Próximas conferências
A próxima rodada de planos nacionais de ação climática, ou Contribuições Nacionalmente Determinadas, está prevista para 2025, momento em que se espera que os países tenham reforçado seriamente as suas ações e compromissos.
O Azerbaijão foi anunciado como anfitrião oficial da COP29, de 11 a 22 de novembro de 2024. O Brasil se ofereceu para sediar a COP30 na Amazônia em 2025.
Reações mistas
Apesar das múltiplas salvas de aplausos no plenário, nem todas as delegações ficaram satisfeitas com o resultado das negociações sobre o clima. Os representantes da sociedade civil e os ativistas climáticos, bem como as delegações dos pequenos países insulares em desenvolvimento, ficaram visivelmente descontentes com o resultado.

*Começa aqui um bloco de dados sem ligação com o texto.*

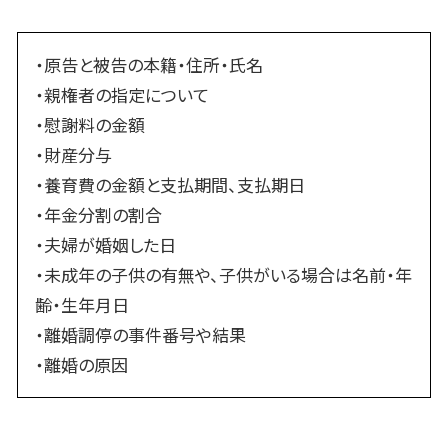
・原告と被告の本籍・住所・氏名
・親権者の指定について
・慰謝料の金額
・財産分与
・養育費の金額と支払期間、支払期日
・年金分割の割合
・夫婦が婚姻した日
・未成年の子供の有無や、子供がいる場合は名前・年
齢・生年月日
・離婚調停の事件番号や結果
・離婚の原因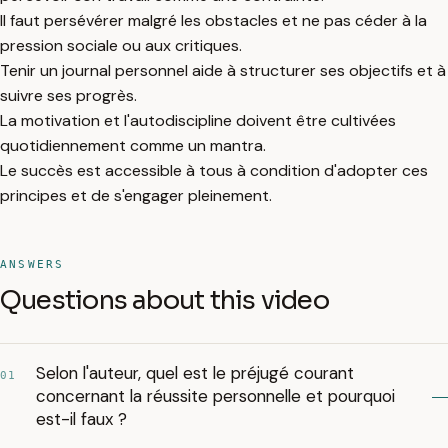
Il faut persévérer malgré les obstacles et ne pas céder à la
pression sociale ou aux critiques.
Tenir un journal personnel aide à structurer ses objectifs et à
suivre ses progrès.
La motivation et l'autodiscipline doivent être cultivées
quotidiennement comme un mantra.
Le succès est accessible à tous à condition d'adopter ces
principes et de s'engager pleinement.
ANSWERS
Questions about this video
Selon l'auteur, quel est le préjugé courant
01
concernant la réussite personnelle et pourquoi
est-il faux ?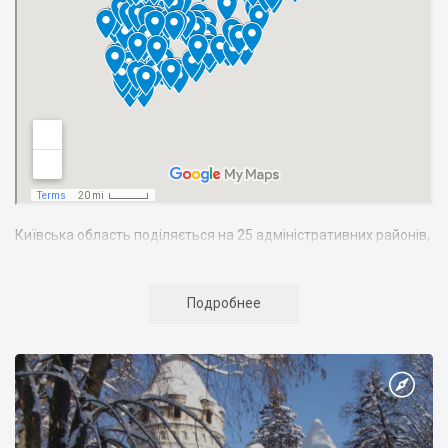
Київська область поділяється на 25 адміністративних районів,
тут розташовано 25 міст, 30 селищ, 1221 село. Найбільші міста:
Біла Церква
, Бровари, Бориспіль,
Фастів
.
Подробнее
Загальна чисельність населення області становить 1850 тис.
осіб. Область утворено 27 лютого 1932 p., але з того часу її
межі кілька разів змінювалися. Нині вона межує на заході з
Житомирською і Вінницькою, на сході — з Полтавською і
Чернігівською, на півдні — з Черкаською областями України, а
на півночі — з Гомельською областю Білорусії.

A representante samoana e negociadora principal da Aliança dos Pequenos Estados Insulares, Anne Rasmussen, ressaltou que a decisão foi tomada durante a sua ausência na sala plenária, uma vez que o seu grupo ainda estava coordenando uma resposta ao texto.
Ela lamentou que eles não possam “se dar ao luxo de regressar às suas ilhas com a mensagem de que este processo falhou”.

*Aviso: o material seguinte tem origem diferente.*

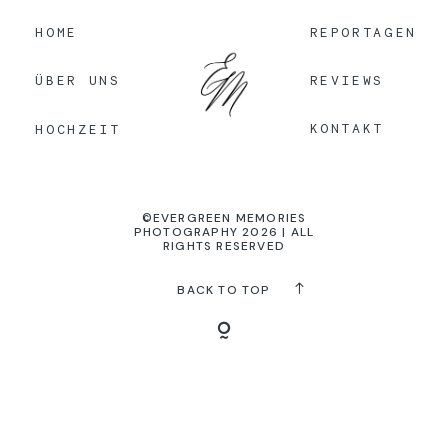
HOME
REPORTAGEN
KONTAKT
REVIEWS
ÜBER UNS
KONTAKT
HOCHZEIT
©EVERGREEN MEMORIES
PHOTOGRAPHY 2026 | ALL
RIGHTS RESERVED
BACK TO TOP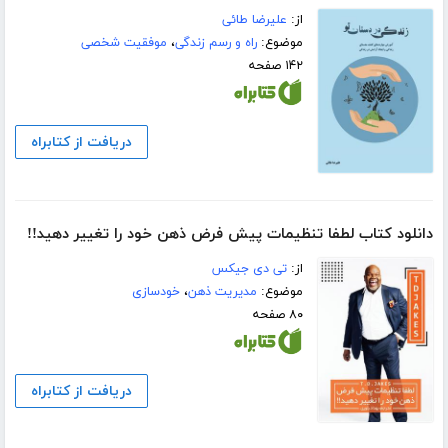
از:
علیرضا طائی
موضوع:
راه و رسم زندگی
،
موفقیت شخصی
۱۴۲ صفحه
دریافت از کتابراه
دانلود کتاب لطفا تنظیمات پیش فرض ذهن خود را تغییر دهید!!
از:
تی دی جیکس
موضوع:
مدیریت ذهن
،
خودسازی
۸۰ صفحه
دریافت از کتابراه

Rasmussen lamentou a falta de “correção de rumo” e expressou decepção com o “avanço incremental em relação aos status quo, quando o que realmente importava era uma “mudança exponencial”.
Logo após a divulgação do documento final, o chefe de estratégia política global da Rede Internacional de Ação Climática, Harjeet Singh, disse à ONU News que a resolução “está marcada por lacunas que oferecem à indústria dos combustíveis fósseis inúmeras rotas de fuga, dependendo de tecnologias não comprovadas e inseguras”.